DUE ALBANESI HANNO SVALIGIATO 150 CASE MA LA CASSAZIONE LI SCARCERA: “CI SONO ERRORI NELLE MOTIVAZIONI”


SECONDO L’ACCUSA, UNA VOLTA PENETRATI NELLE VILLE FOTOGRAFAVANO LE VITTIME NEL SONNO 

LA BANDA, COMPOSTA DA SEI PERSONE, SI ERA SPECIALIZZATA NELLA VECCHIA “TECNICA DEL SUCCHIELLO”…

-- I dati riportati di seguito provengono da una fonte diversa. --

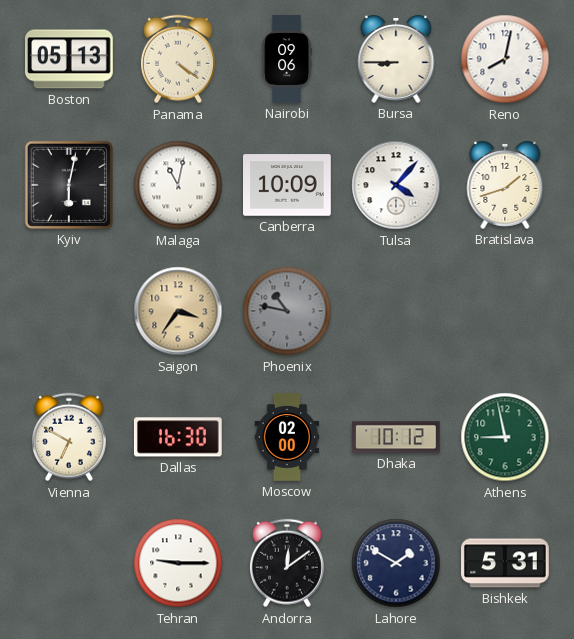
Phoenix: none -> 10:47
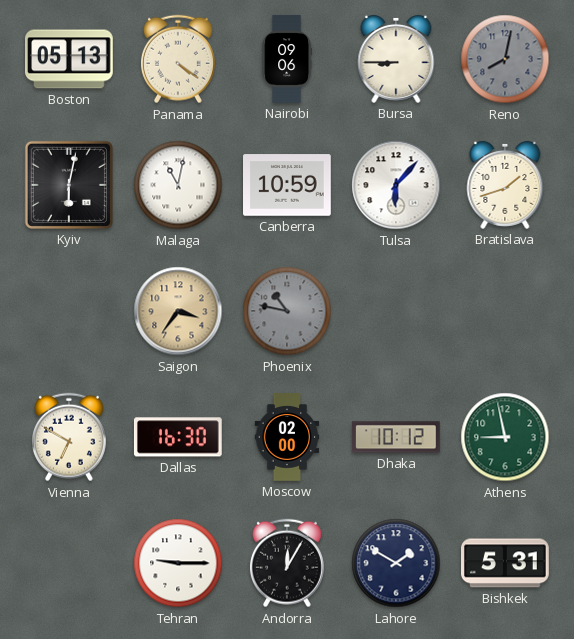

Massimiliano Nerozzi per www.corriere.it
ladro furto casaLADRO FURTO CASA
Per l’assenza di un’adeguata motivazione sulle esigenze cautelari, nell’ordinanza che li portò in prigione, la quarta sezione penale della corte di Cassazione ha scarcerato due cittadini albanesi, arrestati nell’aprile scorso dai carabinieri con l’accusa di aver svaligiato circa 150 abitazioni, tra colpi fatti e tentati. Avrebbero preso parte a una banda in azione per mesi tra Asti, Torino e Cuneo, che aveva il vizio di fotografare le vittime, nel sonno. Una sorta di souvenir dei colpi.
Mesi di indagini della compagnia di Pinerolo azzerate dalla decisione dei giudici, che hanno «annullato senza rinvio» le ordinanze emesse a suo tempo dal gip e, successivamente, dal tribunale del Riesame. La Cassazione ha infatti accolto il ricorso presentato dal difensore dei due, l’avvocato Antonio Genovese, disponendo «l’immediata liberazione» degli indagati (ne restano in carcere altri quattro).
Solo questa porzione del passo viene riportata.